→ **INSTRUCTIONS TO FOLLOW**
For the listing below, give the number of lines that include "cervical" and add nothing to it.

→ **INPUT RECORDS**

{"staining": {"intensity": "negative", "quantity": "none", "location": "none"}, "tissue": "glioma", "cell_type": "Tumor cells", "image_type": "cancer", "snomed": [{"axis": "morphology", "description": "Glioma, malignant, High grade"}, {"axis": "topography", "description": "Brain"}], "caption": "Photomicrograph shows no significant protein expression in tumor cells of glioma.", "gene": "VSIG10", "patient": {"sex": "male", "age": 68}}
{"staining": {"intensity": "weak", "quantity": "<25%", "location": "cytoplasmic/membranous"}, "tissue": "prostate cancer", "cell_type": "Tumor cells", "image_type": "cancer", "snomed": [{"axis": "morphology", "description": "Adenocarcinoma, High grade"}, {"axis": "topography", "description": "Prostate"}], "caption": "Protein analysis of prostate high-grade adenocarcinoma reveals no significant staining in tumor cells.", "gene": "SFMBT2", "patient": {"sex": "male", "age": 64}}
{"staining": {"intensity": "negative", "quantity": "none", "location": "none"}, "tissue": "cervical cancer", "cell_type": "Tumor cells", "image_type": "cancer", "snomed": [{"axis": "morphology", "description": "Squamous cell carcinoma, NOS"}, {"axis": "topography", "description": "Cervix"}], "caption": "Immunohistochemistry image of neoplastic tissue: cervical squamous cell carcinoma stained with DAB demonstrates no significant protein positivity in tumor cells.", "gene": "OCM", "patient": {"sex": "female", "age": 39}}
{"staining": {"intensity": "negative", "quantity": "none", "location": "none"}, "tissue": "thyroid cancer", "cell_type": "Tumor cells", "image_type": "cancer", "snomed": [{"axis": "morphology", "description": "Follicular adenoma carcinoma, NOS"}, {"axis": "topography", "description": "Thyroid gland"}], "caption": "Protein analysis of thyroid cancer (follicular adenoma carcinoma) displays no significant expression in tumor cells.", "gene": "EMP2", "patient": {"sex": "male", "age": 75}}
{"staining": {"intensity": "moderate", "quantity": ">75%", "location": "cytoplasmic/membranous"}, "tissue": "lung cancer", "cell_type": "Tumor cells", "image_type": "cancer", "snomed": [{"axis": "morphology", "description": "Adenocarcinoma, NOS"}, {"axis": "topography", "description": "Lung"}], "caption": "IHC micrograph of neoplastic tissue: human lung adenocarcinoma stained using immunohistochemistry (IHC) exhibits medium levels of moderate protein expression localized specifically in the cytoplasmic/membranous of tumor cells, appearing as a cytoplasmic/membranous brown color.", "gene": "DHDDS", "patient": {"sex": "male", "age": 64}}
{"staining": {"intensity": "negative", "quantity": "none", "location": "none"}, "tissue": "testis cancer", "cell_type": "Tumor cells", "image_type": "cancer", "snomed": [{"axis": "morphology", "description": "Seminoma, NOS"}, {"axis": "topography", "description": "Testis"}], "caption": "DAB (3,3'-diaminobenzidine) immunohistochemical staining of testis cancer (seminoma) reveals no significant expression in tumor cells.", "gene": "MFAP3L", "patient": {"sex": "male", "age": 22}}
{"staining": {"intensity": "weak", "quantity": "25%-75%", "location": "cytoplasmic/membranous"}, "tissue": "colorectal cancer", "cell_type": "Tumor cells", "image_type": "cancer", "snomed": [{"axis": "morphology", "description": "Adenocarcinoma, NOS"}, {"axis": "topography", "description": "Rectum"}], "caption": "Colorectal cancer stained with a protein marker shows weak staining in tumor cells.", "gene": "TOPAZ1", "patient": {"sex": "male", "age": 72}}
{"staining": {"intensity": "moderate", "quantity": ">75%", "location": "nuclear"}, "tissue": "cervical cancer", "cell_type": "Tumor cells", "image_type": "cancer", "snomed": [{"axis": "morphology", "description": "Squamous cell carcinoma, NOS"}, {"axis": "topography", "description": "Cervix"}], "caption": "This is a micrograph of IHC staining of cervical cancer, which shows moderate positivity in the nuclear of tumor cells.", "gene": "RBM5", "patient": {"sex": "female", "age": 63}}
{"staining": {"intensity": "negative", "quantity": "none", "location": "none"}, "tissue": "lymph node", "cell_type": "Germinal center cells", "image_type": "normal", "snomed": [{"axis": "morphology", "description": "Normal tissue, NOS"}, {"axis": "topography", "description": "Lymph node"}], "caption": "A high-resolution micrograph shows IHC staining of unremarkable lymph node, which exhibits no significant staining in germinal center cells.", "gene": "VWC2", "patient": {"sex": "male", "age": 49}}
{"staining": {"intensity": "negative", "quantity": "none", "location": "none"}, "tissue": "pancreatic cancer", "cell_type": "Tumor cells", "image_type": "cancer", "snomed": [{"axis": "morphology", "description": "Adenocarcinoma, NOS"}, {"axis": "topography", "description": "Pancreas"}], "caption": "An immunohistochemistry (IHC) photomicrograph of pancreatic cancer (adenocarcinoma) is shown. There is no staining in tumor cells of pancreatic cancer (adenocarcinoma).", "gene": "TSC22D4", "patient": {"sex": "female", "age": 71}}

→ **ANSWER TO THE PROBLEM**
2